Andrew Chalk 'Dioramas' ltd. ed LP
January 2025
We've managed to get a few copies of Andrew's new LP. Released by the french An'archives label, this is an edition of 350 on black vinyl, 180g, offset printed jacket with obi, large insert and a postcard. It looks beautiful & it sounds beautiful!
From the label :
On Andrew Chalk’s new album for An’archives, he returns to the art of the miniaturist, after the long-form exploration of 2024’s Songs Of The Sea. It’s an appropriate mode of address given the title – each of these fifteen pieces indeed feels like a replica of a specific scene, rendered in miniature. As with much of Chalk’s music, they set out to explore humble terrain, a thread of melody in slow motion, or a weave of texture, sometimes in aquatic repose, moving like slow tides. There’s a becalmed warmth to much of Dioramas, along with some curious developments: a pronounced folksy lilt to the melody that’s turned over and over, like a jewel slowly spinning on a dial, in “The Carrach”; the lush churchiness of the organ in the hymnal “The Changes”; the stretched strings that quiver and whisper on the closing “Lonely House”. These subtle changes can seem profound at first blush, but they simply highlight aspects of Chalk’s music that we sometimes miss; they eventually settle into the scenery.

Activity:
Reproduce the passage of the Dioramas description that opens with the words "Andrew Chalk 'Dioramas'" and closes with "it sounds beautiful!". The saved material plays no part in this exercise.

Saved entries:
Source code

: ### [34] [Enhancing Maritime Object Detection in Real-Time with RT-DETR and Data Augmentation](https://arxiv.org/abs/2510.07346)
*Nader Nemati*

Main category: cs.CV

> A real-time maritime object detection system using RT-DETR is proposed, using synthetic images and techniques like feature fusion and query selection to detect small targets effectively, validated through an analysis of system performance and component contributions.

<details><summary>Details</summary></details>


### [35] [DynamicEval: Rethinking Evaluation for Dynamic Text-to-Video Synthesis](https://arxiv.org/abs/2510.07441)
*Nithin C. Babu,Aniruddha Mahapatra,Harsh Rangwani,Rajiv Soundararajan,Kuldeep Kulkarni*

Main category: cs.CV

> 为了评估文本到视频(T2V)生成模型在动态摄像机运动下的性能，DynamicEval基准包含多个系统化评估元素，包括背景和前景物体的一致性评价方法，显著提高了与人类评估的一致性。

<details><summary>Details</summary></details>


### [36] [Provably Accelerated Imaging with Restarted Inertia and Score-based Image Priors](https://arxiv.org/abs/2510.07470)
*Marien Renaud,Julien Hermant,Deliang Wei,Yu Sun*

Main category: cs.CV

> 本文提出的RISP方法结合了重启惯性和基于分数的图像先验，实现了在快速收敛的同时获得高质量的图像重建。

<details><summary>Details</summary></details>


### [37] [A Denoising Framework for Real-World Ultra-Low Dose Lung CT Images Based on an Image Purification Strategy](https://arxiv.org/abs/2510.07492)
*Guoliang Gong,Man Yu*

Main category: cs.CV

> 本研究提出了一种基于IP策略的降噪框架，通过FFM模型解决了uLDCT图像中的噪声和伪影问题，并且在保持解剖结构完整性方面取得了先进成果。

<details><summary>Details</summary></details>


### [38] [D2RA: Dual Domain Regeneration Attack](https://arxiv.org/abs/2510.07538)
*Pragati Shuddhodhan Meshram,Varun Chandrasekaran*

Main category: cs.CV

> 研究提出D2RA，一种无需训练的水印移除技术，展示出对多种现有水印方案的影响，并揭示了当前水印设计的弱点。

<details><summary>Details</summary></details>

Response to this task:
Andrew Chalk 'Dioramas' ltd. ed LP
January 2025
We've managed to get a few copies of Andrew's new LP. Released by the french An'archives label, this is an edition of 350 on black vinyl, 180g, offset printed jacket with obi, large insert and a postcard. It looks beautiful & it sounds beautiful!